The NHS cares for most of us at some point in our lives. Patient privacy affects everything from the curtain around your bed to the access to your medical records. How does your Trust protect your privacy without compromising its healthcare services?
Privacy in Practice
When you are treated as a patient you’re probably worried about the privacy of more than just your information. The NHS has a duty to treat you with respect and autonomy, protecting your personal data and your physical person from privacy invasion.So what’s being done to ensure that you are treated in a fair and private manner?- Single-sex accommodation. The Department of Health has recognised that patients prefer to be grouped by gender, and has been slowly getting rid of mixed wards for the last few years. Today, 97% of NHS Trusts provide single-sex wards with segregated bathroom facilities.
- Privacy on the ward. The old-fashioned image of a hospital ward features a line of beds with no separation between them, also known as a ‘Nightingale’ ward. This design fails to provide the essential levels of privacy and the Department of Health says that 98% of these wards have now been redesigned.

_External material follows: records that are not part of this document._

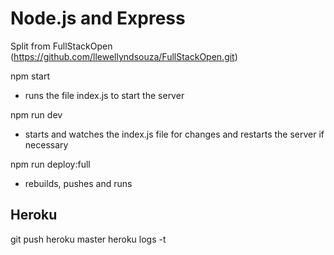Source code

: # Node.js and Express

Split from FullStackOpen (https://github.com/llewellyndsouza/FullStackOpen.git)

npm start
- runs the file index.js to start the server

npm run dev
- starts and watches the index.js file for changes and restarts the server if necessary

npm run deploy:full
- rebuilds, pushes and runs

## Heroku

git push heroku master
heroku logs -t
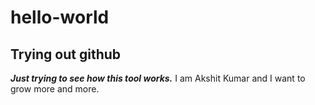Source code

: # hello-world
## **Trying out github**
***Just trying to see how this tool works.***
I am Akshit Kumar and I want to grow more and more.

- Protecting patient dignity. This is a core standard in the healthcare industry. NHS Trusts are responsible for making sure that staff members are trained in maintaining dignity.
Accessing the NHS Records
Accessing your patient records from the hospital where they’re kept? It’s easy. Politicians, journalists and investigators know precisely where to look.In 2002 MPs used the case of pensioner Rosie Addis as a “political football”, according to the British Medical Association, taking her case as an example of failed NHS care – and all without the patient’s consent. But how did they obtain Rosie’s information in the first place?
It soon emerged that the NHS was not protecting patient records well enough. One year later, research revealed the extent of the problem. The Foundation for Information Policy Research (FIPR) discovered that more than 10,000 bogus callers were able to access private patient information in 2003. Typically posing as health administrators or professionals, the callers were able to gain medical information that they would later use as part of an investigation or news story.
To make this research even worse, the NHS had trialled a telephone security system 9 years previously. Although the system – where callers were identified, approved, and called back – worked, it was abandoned anyway. FIPR called for the NHS to reintroduce the system, particularly as the pending centralisation will undoubtedly bring its own security flaws.